Let's consider the following Song model, it has a title that can be translated and a status which is only used to affect the visibility of the song in the front end. Fixtures for a couple of Songs would look like this:
# test/fixtures/songs.yml
one:
id: 1
status: "published"
two:
id: 2
status: "draft"
The id is usually not specified in fixtures but here it becomes necessary so that we're sure which identifier to use when pointing translated records.

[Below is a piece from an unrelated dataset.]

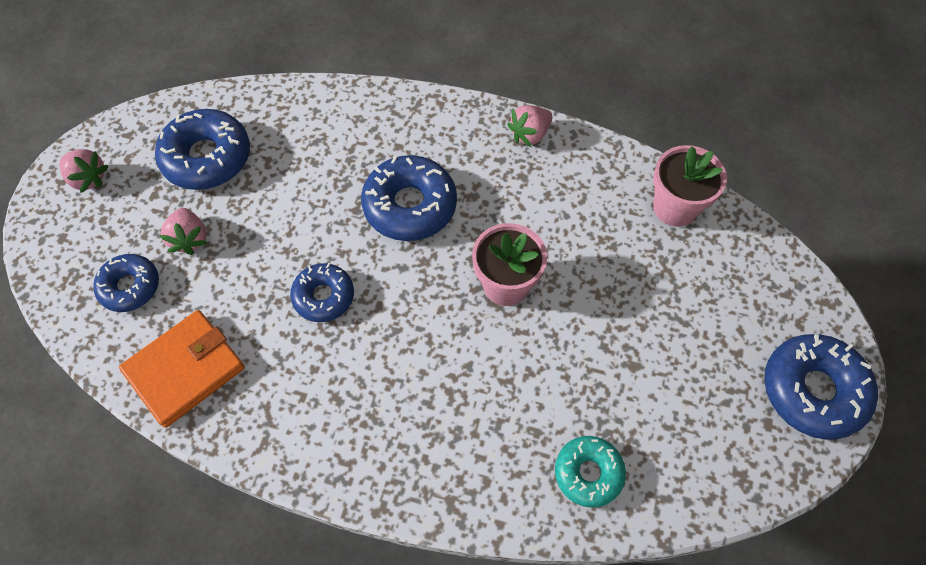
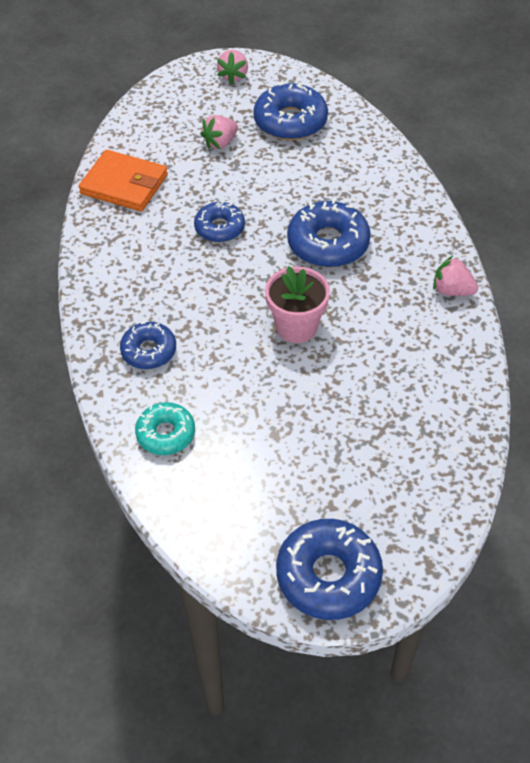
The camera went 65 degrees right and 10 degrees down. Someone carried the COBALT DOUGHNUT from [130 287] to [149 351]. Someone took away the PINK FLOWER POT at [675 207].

The Mobility implementation will store any translated titles at mobility_string_translations the following can be added to test/fixtures/mobility/string_translations.yml:
# test/fixtures/mobility/string_translations.yml
song_one_en:
translatable_id: 1
translatable_type: "Song"
key: "title"
value: "Maçaranduba Wood"
locale: "en"
created_at: <%= Time.now %>
updated_at: <%= Time.now %>
song_one_pt:
translatable_id: 1
translatable_type: "Song"
key: "title"
value: "Madeira de Maçaranduba"
locale: "pt"
created_at: <%= Time.now %>
updated_at: <%= Time.now %>
song_two_en:
translatable_id: 2
translatable_type: "Song"
key: "title"
value: "Dona Maria from Camboatá"
locale: "en"
created_at: <%= Time.now %>
updated_at: <%= Time.now %>
song_two_pt:
translatable_id: 2
translatable_type: "Song"
key: "title"
value: "Dona Maria do Camboatá"
locale: "pt"
created_at: <%= Time.now %>
updated_at: <%= Time.now %>
Each song includes a title for English and Portuguese in this case but any locales the record is going to make use of or need to be tested can be included here, in an individual record.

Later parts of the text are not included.